The film is very much about “now”, but a lot of it resonates beyond the present, heading into timeless/universal thematic territory. It’s hard to say exactly if that’s where it ends up, but the aim is there, wrapped in a contemporary package that serves as an accessible gateway into the material. Though it may not be timeless, it will mean a lot to those who relate to the subtext and emotional goings-on of the story, which is undoubtedly what Apatow intended with this piece. However, it may end up being timeless by accident, since the footage is so packed with nuances that the riches are plentiful, if you’re willing to accept them. Those who aren’t may find the two-plus hours of reflection tedious and self-indulgent. I was not one of these people (not in the least), but they’re out there, and they’ve been very vocal about their disappointment.

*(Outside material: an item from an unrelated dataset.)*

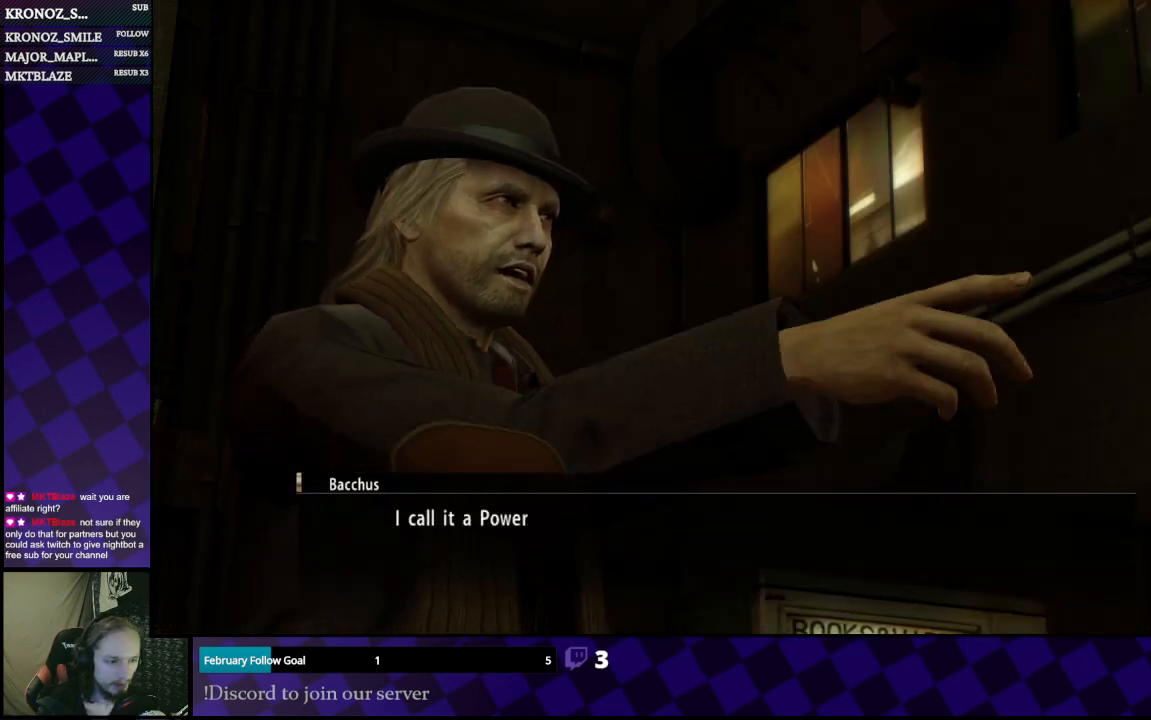
{"buttons": [], "left_stick": "center", "right_stick": "center", "events": []}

Apatow’s films are like Woody Allen, Kevin Smith, and John Cassavetes all collaborated to bring their signatures to life, in that they’re about behavior and the human condition–which creates dense drama and resonating comedy, often a slightly auto-biographical portrayal of life (as he sees it), and his directorial body of work so far plays as one long film chopped into separate pieces. Obviously, each of these directors have their own distinctive style, but in a general sense they’re of the same cinematic family, with Apatow as their fulcrum. You can trace these three influences throughout all of Apatow’s films, and This is 40 is no different.

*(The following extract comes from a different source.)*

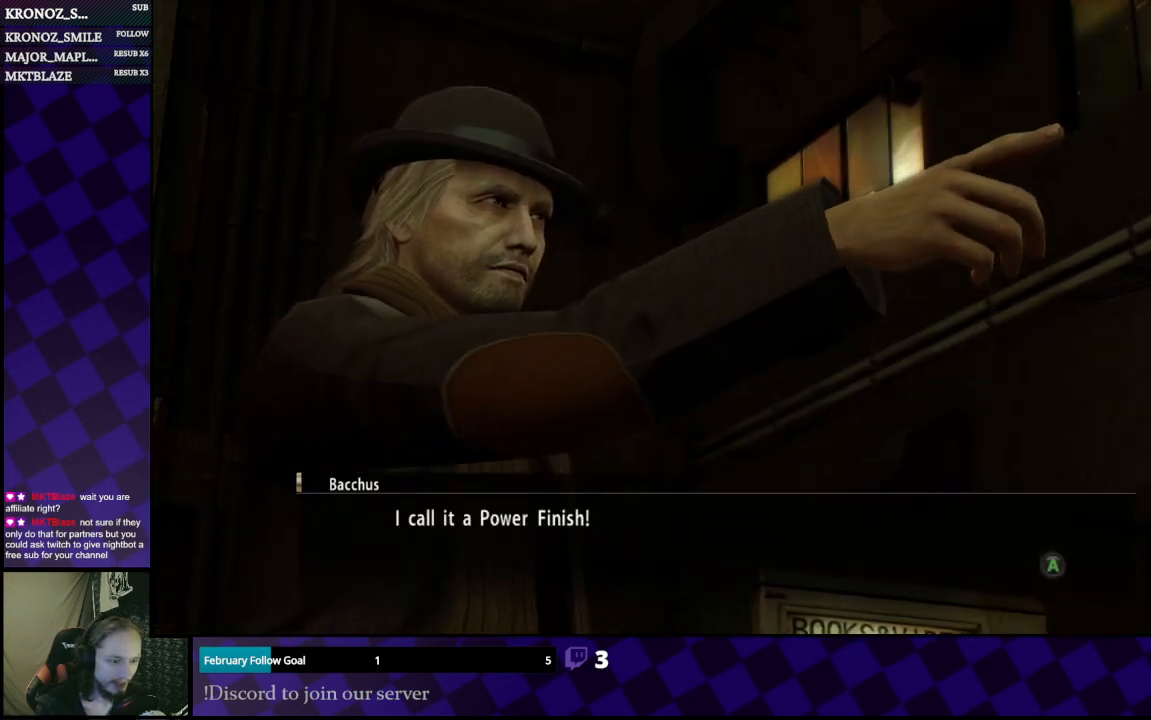
{"buttons": [], "left_stick": "center", "right_stick": "center", "events": []}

Leslie Mann’s performance is one of the great performances from any actress this century. The improvisational nature of the film allows for realism, spontaneity, and personal experience to thrive within the malleable boundaries that Apatow cultivates, and Mann takes full advantage of this. There are moments of true beauty, true drama, and true comedy, making the film an experience worth remembering. It provides plenty of fuel for self-analysis, and though Mann is the ultimate stand-out performance, the cast which surrounds her valiantly rises to the occasion. Rudd, the Apatow girls, Brooks, Lithgow, Jason Segel, Robert Smigel, Megan Fox, and the rest, all give top-notch performances, creating an ensemble worthy of an award, and elevating the film to the high quality it was striving for.

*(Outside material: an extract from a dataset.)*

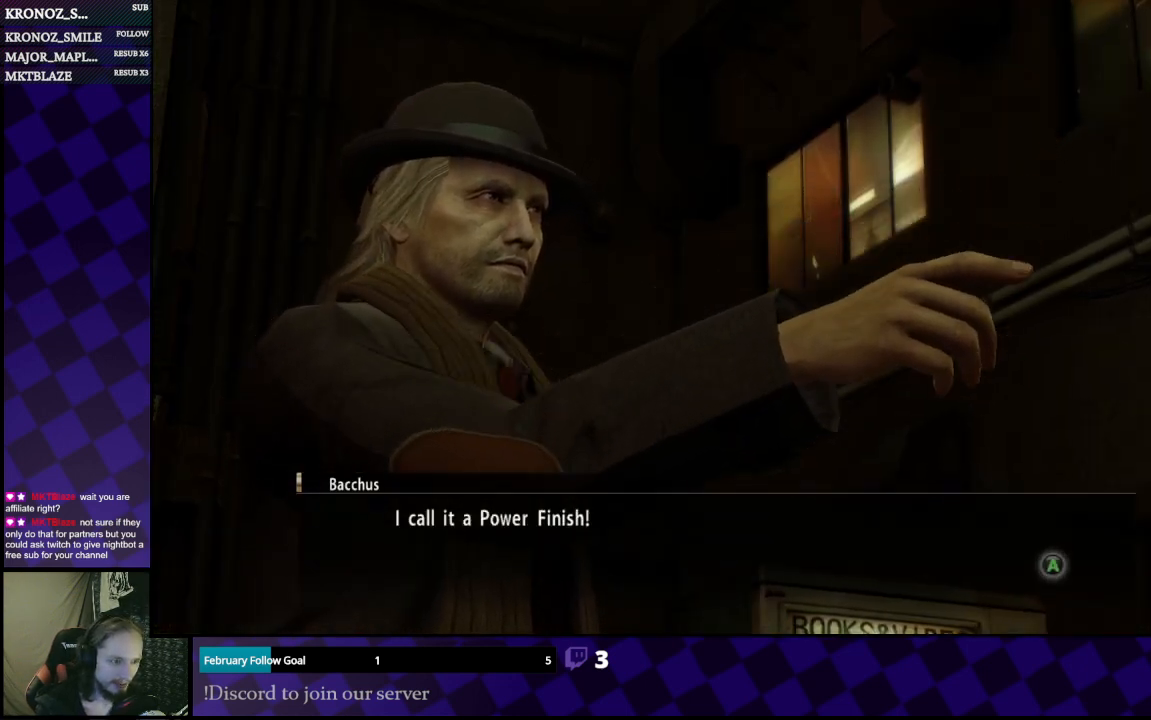
{"buttons": [], "left_stick": "center", "right_stick": "center", "events": []}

The blu-ray contains a wealth of wonderful special features, many that aren’t available on the DVD. The DVD contains some deleted scenes, gag reel, line-o-rama, and commentary by Apatow, but the blu-ray contains even more deleted scenes, the NPR interview between Terry Gross and Apatow, behind the scenes stuff, a hilarious on-set session with Triumph the Insult Comic Dog, Albert Brooks’ own line-o-rama, and more.